The 'Material Girl' Turns Maternal, But Where's Dad?

Sometime in the next few weeks, headlines will herald the arrival of one of the most famous babies of 1996 - the firstborn child of Madonna. Given the pop singer's megawatt celebrity, her baby, reported to be a girl, will undoubtedly find herself cooing frequently for photographers and reporters who cover the booties-and-bassinet beat.

Early in her pregnancy, Madonna announced that she would not marry the father, Carlos Leon, a Cuban-American personal trainer she met two years ago. Although the superstar mom's unmarried status will pose no economic problems, it sends an unfortunate message to legions of young Madonna fans, saying, in effect, Who needs a husband to have a child?

That message, reinforced by such high-visibility showbiz mothers as Farrah Fawcett, Goldie Hawn, Mia Farrow, and Susan Sarandon, still signals a certain chic independence in the wealthy circles of Hollywood. Yet it remains a recipe for economic disaster for a majority of teenagers who find themselves pregnant.

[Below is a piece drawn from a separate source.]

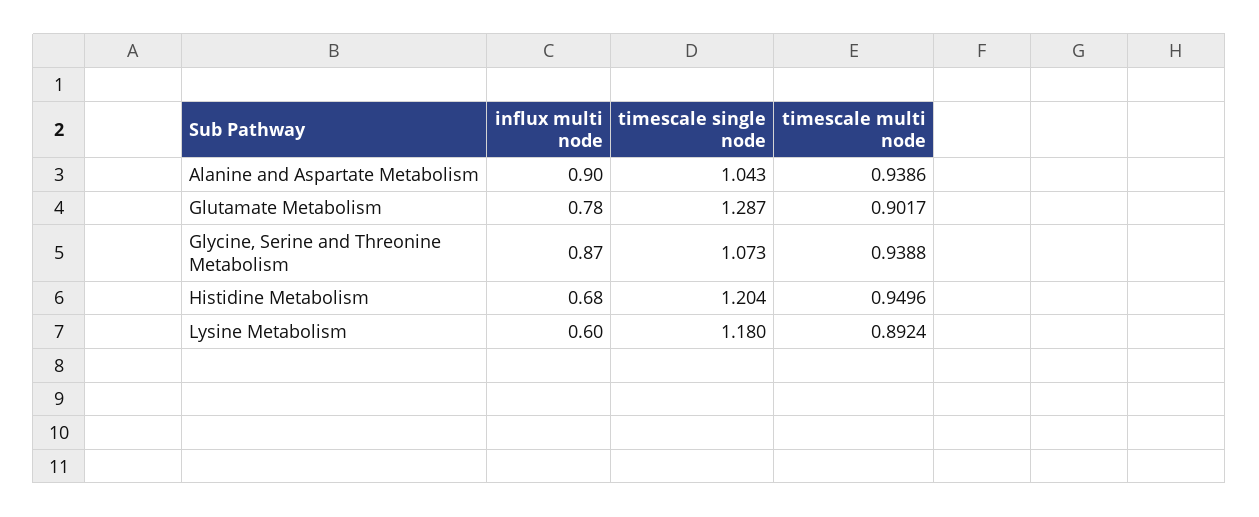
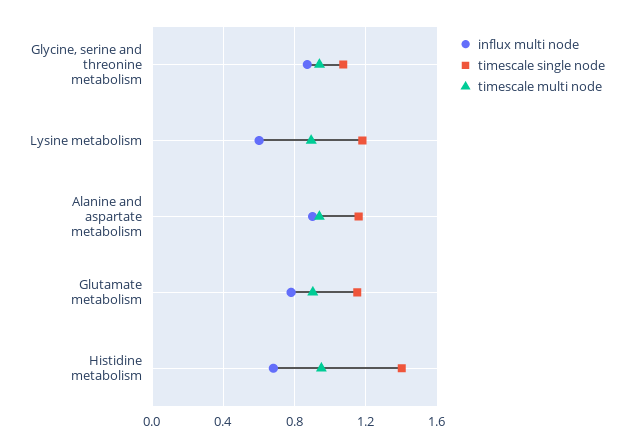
timescale single node, Alanine and Aspartate Metabolism: 1.043 -> 1.15
timescale single node, Glutamate Metabolism: 1.287 -> 1.15
timescale single node, Histidine Metabolism: 1.204 -> 1.4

The good news is that the economic and social liabilities of unmarried parenthood may finally be registering in some circles. For the first time in two decades, the out-of-wedlock birthrate in the United States has declined, the Centers for Disease Control and Prevention announced last week. The number of unmarried women having babies dropped 4 percent last year. Most encouraging, the teenage birthrate has declined 8 percent since 1991. Even so, the US still leads the industrialized world in unwed motherhood, with nearly 1 out of 3 births - 1.2 million a year - to single women.

Statisticians can't explain exactly what caused the drop in out-of-wedlock childbearing. Some speculate that recent attention given to the issue by politicians and communities has helped change attitudes and behavior.

Further attention to the subject will come late next week in Minneapolis, when leaders of what is called the fatherhood movement gather for a two-day conference. Their purpose will be to draft recommendations for public policies that could help to reduce father absence and restore marriage. Participants will discuss the effects of everything from mass media to schools, tax codes, religious institutions, and workplaces on fatherhood. They will also offer practical proposals for social and cultural change.

The bipartisan conference, billed as "A Call to Action," marks the first time that the divergent strands of the fatherhood movement have come together. Sponsors are the Center of the American Experiment in Minneapolis, the National Fatherhood Initiative, and the Institute for American Values.

"I do believe that fatherlessness is the overwhelming social disaster of our time," says Mitchell Pearlstein, president of the Center of the American Experiment. "This is in no way a blanket indictment of single mothers, millions of whom are raising their children by themselves heroically and with great success. But it is really quite dreadful to have upwards of 40 percent of American children going to bed tonight in homes where their fathers do not live."

No one knows just what role father Carlos Leon will play in his daughter's life. But in the interest of seeing media coverage of shared parenting, Madonna-style, culture-watchers can only hope that the paparazzi who follow Madonna will look for photo-ops of Carlos spending time with the baby as well.

As the Material Girl turns maternal, any publicity surrounding the birth of her baby will signal a society far different from the married-with-children culture that prevailed in January 1953 when the birth of Lucy and Ricky Ricardo's son on "I Love Lucy" became a national event.

There's still a lot to be said for the sequence established by the old jump-rope rhyme: "First comes love, then comes marriage, then comes the baby in the baby carriage" - ideally with a father as well as a mother steering the infant into the future.